# Work to be completed:
Look through the data below for the line with "<li>npm install karma-jasmine@2_0", and transcribe it exactly together with each line after it up to and including the line with "<li>MVVM architecture </li>". Give nothing else.

___ Data extracts

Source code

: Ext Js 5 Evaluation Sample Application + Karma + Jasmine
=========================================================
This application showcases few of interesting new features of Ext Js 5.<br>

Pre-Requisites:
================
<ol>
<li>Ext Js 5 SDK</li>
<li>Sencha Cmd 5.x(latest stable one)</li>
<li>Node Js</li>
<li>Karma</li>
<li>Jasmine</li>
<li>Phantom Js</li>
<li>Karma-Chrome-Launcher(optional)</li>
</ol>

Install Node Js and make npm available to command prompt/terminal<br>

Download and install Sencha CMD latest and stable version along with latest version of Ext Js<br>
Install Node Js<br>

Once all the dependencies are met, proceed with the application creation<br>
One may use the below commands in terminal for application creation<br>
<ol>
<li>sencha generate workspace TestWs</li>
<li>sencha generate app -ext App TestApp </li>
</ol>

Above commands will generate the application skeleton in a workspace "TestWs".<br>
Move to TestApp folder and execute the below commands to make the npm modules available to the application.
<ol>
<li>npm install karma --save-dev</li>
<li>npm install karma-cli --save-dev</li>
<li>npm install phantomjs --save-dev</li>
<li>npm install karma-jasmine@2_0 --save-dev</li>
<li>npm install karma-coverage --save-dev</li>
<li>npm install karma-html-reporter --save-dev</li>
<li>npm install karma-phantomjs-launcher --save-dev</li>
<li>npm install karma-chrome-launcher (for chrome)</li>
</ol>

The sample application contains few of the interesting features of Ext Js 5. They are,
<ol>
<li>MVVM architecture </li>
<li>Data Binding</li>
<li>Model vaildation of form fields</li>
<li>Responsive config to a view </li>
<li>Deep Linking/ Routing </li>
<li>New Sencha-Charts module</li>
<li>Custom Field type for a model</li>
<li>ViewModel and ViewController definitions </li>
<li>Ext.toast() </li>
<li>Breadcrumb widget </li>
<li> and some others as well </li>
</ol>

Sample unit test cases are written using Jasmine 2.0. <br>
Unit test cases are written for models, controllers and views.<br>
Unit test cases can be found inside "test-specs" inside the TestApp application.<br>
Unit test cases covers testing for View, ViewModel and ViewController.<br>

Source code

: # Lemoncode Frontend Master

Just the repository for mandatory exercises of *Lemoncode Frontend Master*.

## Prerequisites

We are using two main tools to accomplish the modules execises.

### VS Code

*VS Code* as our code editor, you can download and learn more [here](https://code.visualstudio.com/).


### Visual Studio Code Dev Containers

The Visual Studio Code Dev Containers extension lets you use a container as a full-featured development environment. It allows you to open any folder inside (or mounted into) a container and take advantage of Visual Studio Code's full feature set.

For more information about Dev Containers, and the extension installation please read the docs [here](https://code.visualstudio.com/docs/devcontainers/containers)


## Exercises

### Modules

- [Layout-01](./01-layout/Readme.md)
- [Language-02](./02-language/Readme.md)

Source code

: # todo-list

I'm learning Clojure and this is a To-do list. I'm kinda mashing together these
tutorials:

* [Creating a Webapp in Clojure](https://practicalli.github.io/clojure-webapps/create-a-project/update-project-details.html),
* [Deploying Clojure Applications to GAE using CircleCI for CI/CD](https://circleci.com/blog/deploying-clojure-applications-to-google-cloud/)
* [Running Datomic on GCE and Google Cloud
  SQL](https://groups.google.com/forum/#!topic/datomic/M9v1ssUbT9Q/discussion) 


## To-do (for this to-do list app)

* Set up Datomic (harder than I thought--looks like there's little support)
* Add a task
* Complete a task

______

# Response to the task:
<li>npm install karma-jasmine@2_0 --save-dev</li>
<li>npm install karma-coverage --save-dev</li>
<li>npm install karma-html-reporter --save-dev</li>
<li>npm install karma-phantomjs-launcher --save-dev</li>
<li>npm install karma-chrome-launcher (for chrome)</li>
</ol>

The sample application contains few of the interesting features of Ext Js 5. They are,
<ol>
<li>MVVM architecture </li>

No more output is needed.